# Fireplace remodel - replacing brick facing



## ron45 (Feb 25, 2014)

Posting a picture of yours would help.?


----------



## cumak (Apr 17, 2010)

I've attached a photo.

At the top of the facing there is a small gap between the brick and the ceiling. If I jab a screwdriver into that gap I can tell there is solid masonry behind the brick. Therefore, I believe my fireplace construction is similar to the photo in my original post.

Thank you.


----------



## ront02769 (Nov 28, 2008)

When I did something similar I needed to use steel studs instead of wood. Ron


----------



## Tscarborough (Mar 31, 2006)

That looks like thin brick to me.


----------



## cumak (Apr 17, 2010)

ront02769 said:


> When I did something similar I needed to use steel studs instead of wood. Ron


Ron - why did you need to use steel studs? Was heat a concern? I was hoping to use something thin like 1x4 strips. Did you just use masonry screws to secure them? In my case, I believe there are cement blocks behind the brick.



Tscarborough said:


> That looks like thin brick to me.


Nope, those are full size bricks.


----------



## ront02769 (Nov 28, 2008)

cumak said:


> Ron - why did you need to use steel studs?
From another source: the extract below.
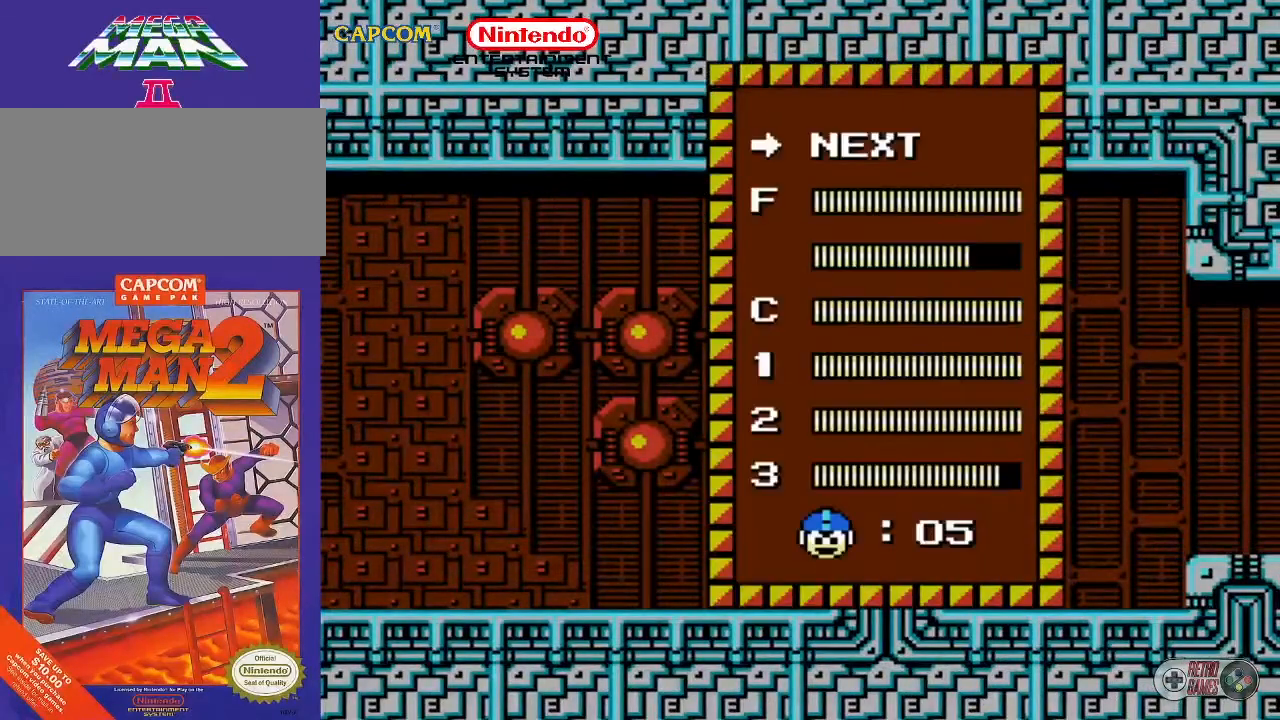
{"buttons": [], "events": [[167, "DPAD_UP", "down"], [300, "DPAD_UP", "up"]]}
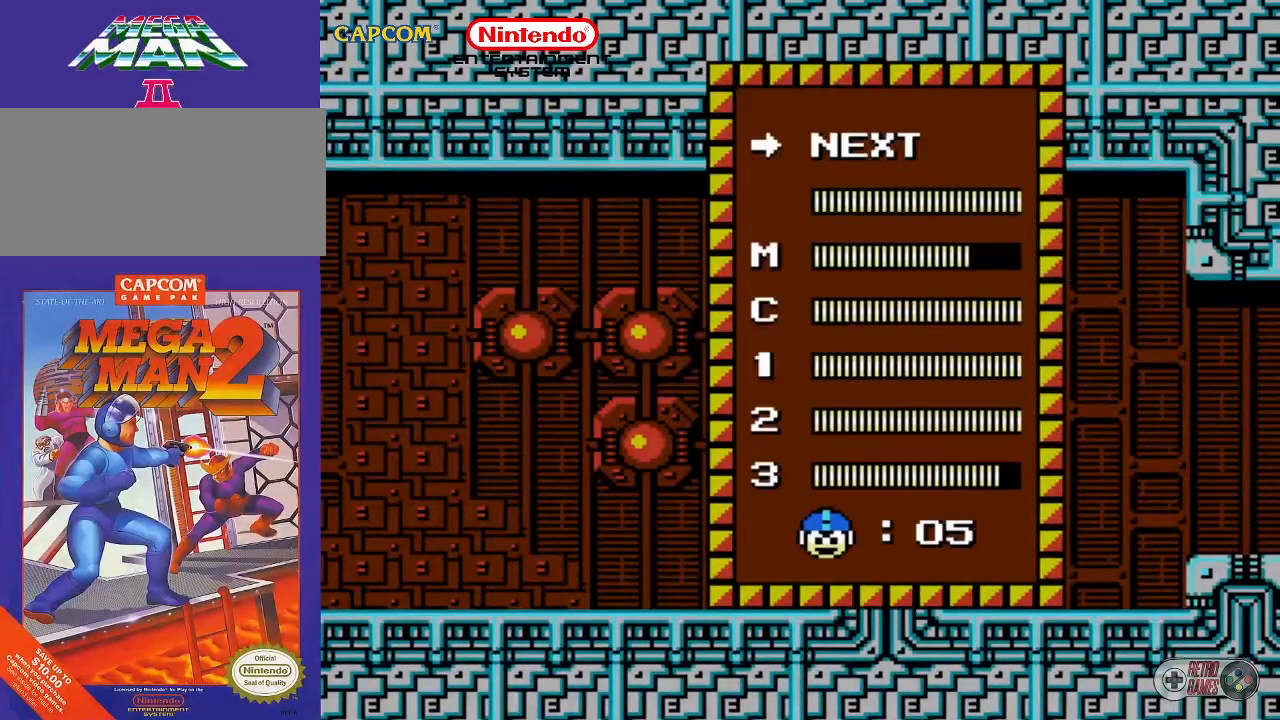
{"buttons": [], "events": [[150, "DPAD_UP", "down"], [300, "DPAD_UP", "up"], [333, "START", "down"], [450, "START", "up"]]}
Was heat a concern? I was hoping to use something thin like 1x4 strips. Did you just use masonry screws to secure them? In my case, I believe there are cement blocks behind the brick.
> 
> 
> Nope, those are full size bricks.


Because my neighbor, who was a fire Marshall in pawtucket ri, said it would be best. So I just did it. Ron


----------



## ron45 (Feb 25, 2014)

Did you have a chance to remove the bricks.?


----------



## cumak (Apr 17, 2010)

I removed a few bricks this evening, and much to my delight I found drywall behind it. Painted drywall, in perfect condition. This project just got a whole lot easier! I'll continue to remove brick until I get down to the mantle. If the rest of the wall looks this good, then I'll probably just skim coat and paint and call it a day.


----------